* _EXERCISE INSTRUCTIONS_
From the first line to the last, give the material again exactly, without the images.

BEGIN

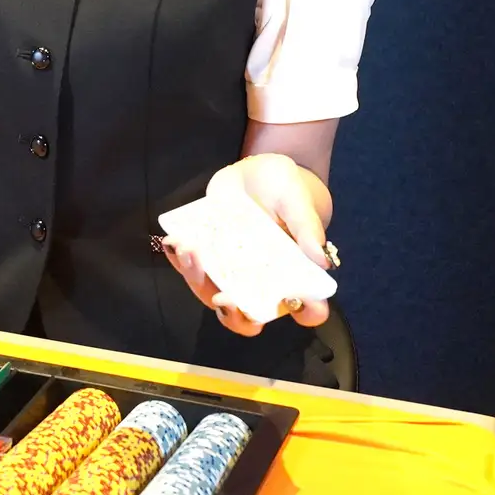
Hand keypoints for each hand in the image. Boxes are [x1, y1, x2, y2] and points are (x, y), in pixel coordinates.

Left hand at [161, 154, 333, 335]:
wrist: (255, 177)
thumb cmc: (285, 191)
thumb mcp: (295, 199)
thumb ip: (306, 226)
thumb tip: (320, 259)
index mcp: (296, 276)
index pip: (310, 308)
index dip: (307, 310)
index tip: (297, 298)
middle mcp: (263, 285)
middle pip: (252, 318)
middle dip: (236, 315)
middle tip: (224, 297)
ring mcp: (233, 275)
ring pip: (214, 295)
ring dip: (198, 279)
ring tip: (191, 250)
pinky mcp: (210, 260)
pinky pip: (192, 269)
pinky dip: (180, 259)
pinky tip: (175, 241)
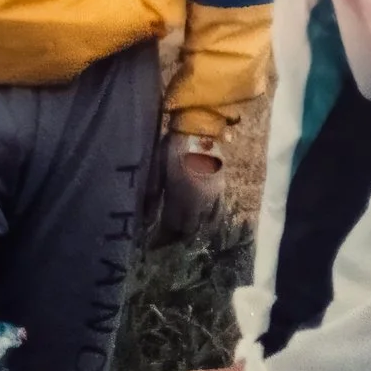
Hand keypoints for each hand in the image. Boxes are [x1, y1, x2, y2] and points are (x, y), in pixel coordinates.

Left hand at [142, 132, 226, 248]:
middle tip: (166, 241)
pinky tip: (201, 222)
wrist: (199, 127)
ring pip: (205, 223)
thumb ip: (153, 195)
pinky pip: (217, 212)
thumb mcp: (156, 168)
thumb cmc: (172, 146)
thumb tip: (148, 219)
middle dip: (177, 237)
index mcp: (182, 196)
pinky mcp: (222, 188)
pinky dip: (208, 221)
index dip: (162, 238)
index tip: (152, 243)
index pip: (172, 226)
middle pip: (190, 228)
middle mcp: (200, 201)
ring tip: (183, 234)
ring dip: (193, 230)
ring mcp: (214, 196)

END

* _EXPECTED ANSWER_
Hand keypoints for each hand in the image. Boxes are [x1, y1, x2, y2] and points are (x, y), in pixel coordinates.

Left hand at [161, 154, 333, 335]:
wrist: (255, 177)
thumb cmc: (285, 191)
thumb mcp: (295, 199)
thumb ip: (306, 226)
thumb tip: (320, 259)
index mcp: (296, 276)
index pip: (310, 308)
index dip: (307, 310)
index tip: (297, 298)
middle mcp: (263, 285)
middle pip: (252, 318)
middle dip: (236, 315)
middle tip: (224, 297)
ring mcp: (233, 275)
ring pip: (214, 295)
ring dip: (198, 279)
ring tip: (191, 250)
pinky mcp: (210, 260)
pinky pip: (192, 269)
pinky dip: (180, 259)
pinky tip: (175, 241)
Hand keypoints for each hand in the image. Boxes are [x1, y1, x2, y2] and points are (x, y), in pixel coordinates.

Left hand at [142, 132, 226, 248]:
middle tip: (166, 241)
pinky tip: (201, 222)
wrist: (199, 127)
ring pip: (205, 223)
thumb ip: (153, 195)
pinky pip: (217, 212)
thumb mcp: (156, 168)
thumb cmc: (172, 146)
thumb tip: (148, 219)
middle dip: (177, 237)
index mcp: (182, 196)
pinky mcp: (222, 188)
pinky dip: (208, 221)
index dip: (162, 238)
index tip: (152, 243)
index pip: (172, 226)
middle pip: (190, 228)
middle mcp: (200, 201)
ring tip: (183, 234)
ring dip: (193, 230)
ring mcp: (214, 196)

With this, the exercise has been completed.